How does an employee prevent leaving one toxic work environment only to take a position inside another toxic culture?  There was an interesting column recently in J.T. & Dale’s Talk Jobs column that addressed this very issue.  The question was asked how to avoid taking a job in a toxic work environment.

The wise words of wisdom from the authors was this: “Rather than look for a different industry, your best hope is to find an organization whose culture is aligned with yours.”

They further stated, “the best way to do that is to interview an employer as much as he or she interviews you.”

There are good leaders out there who want to create rewarding work environments and that don’t send employees home at night confused, deflated, depressed and anxious.  Just as good employers perform their due diligence on new employees, those in the job market need to decide what is important to them.  What are your work environment non-negotiables?  Develop some questions around those requirements to ask your potential boss.

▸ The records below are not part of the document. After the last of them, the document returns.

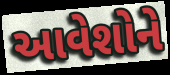
આવેશોને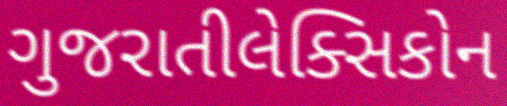
ગુજરાતીલેક્સિકોન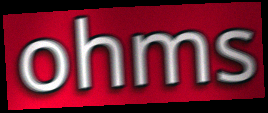
ohms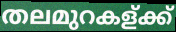
തലമുറകള്ക്ക്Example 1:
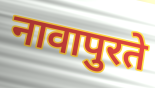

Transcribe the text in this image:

नावापुरते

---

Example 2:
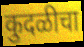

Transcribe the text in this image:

कुदळीचा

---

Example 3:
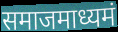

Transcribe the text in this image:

समाजमाध्यमं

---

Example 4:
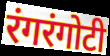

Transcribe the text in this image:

रंगरंगोटी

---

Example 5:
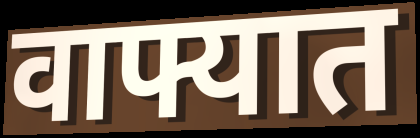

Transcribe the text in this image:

वाफ्यातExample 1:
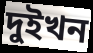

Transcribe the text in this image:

দুইখন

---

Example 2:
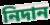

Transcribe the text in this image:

নিদান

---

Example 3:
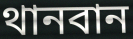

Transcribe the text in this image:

থানবান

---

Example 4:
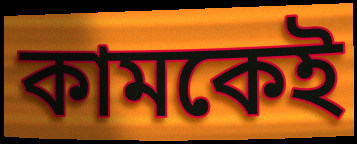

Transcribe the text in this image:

কামকেই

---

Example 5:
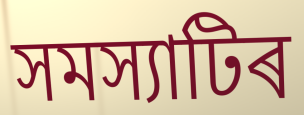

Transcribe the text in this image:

সমস্যাটিৰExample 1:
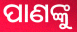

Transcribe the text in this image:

ପାଣଙ୍କୁ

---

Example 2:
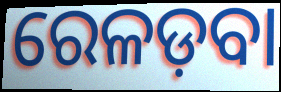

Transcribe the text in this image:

ରେଳଡ଼ବା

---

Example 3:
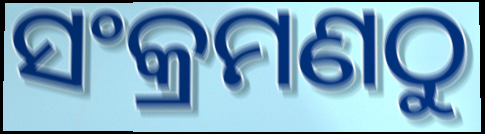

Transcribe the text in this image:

ସଂକ୍ରମଣଠୁ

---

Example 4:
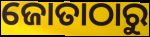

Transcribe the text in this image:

ଜୋତାଠାରୁ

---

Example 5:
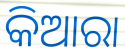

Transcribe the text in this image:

କିଆରା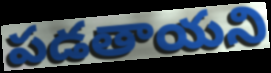
పడతాయనిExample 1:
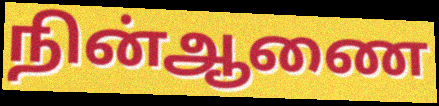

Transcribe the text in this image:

நின்ஆணை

Below are a few questions to consider asking at your next interview?

  • Are employees allowed to take risks and develop innovative solutions on the job? If yes, what is a recent example of employee-led risk taking or innovation?
  • What happens to a good employee who makes an honest mistake?
  • When there are openings in the company does the leadership look to fill those spots from the inside first?  Who are some people who have recently been promoted?
  • Is this company’s leadership flexible with the work/life demands of employees?  What are some examples of current flexible work arrangements?
  • Do company leaders provide telecommuting options to get work done?
  • Does this company prevent workplace bullying?

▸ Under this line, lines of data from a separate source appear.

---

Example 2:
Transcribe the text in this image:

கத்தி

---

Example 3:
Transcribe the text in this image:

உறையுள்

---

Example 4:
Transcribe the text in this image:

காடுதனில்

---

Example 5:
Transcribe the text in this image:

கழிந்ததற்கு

Kevin Kennemer is founder of The People Group based in Tulsa, Oklahoma. Kevin is driven by his passion for company owners and their need to earn a profit, employees’ desire for a positive and fulfilling work experience, and the community that benefits when both groups do well.

1 Comment

  1. Guy Farmer 7 years ago

    Excellent points Kevin. I often find that if leaders get it about being kind to their employees they will reap the rewards. Leaders who give their employees opportunities to use their talents and abilities and encourage them to grow frequently find that the company benefits from a more motivated and productive workplace environment. The better we treat our employees the better they treat us.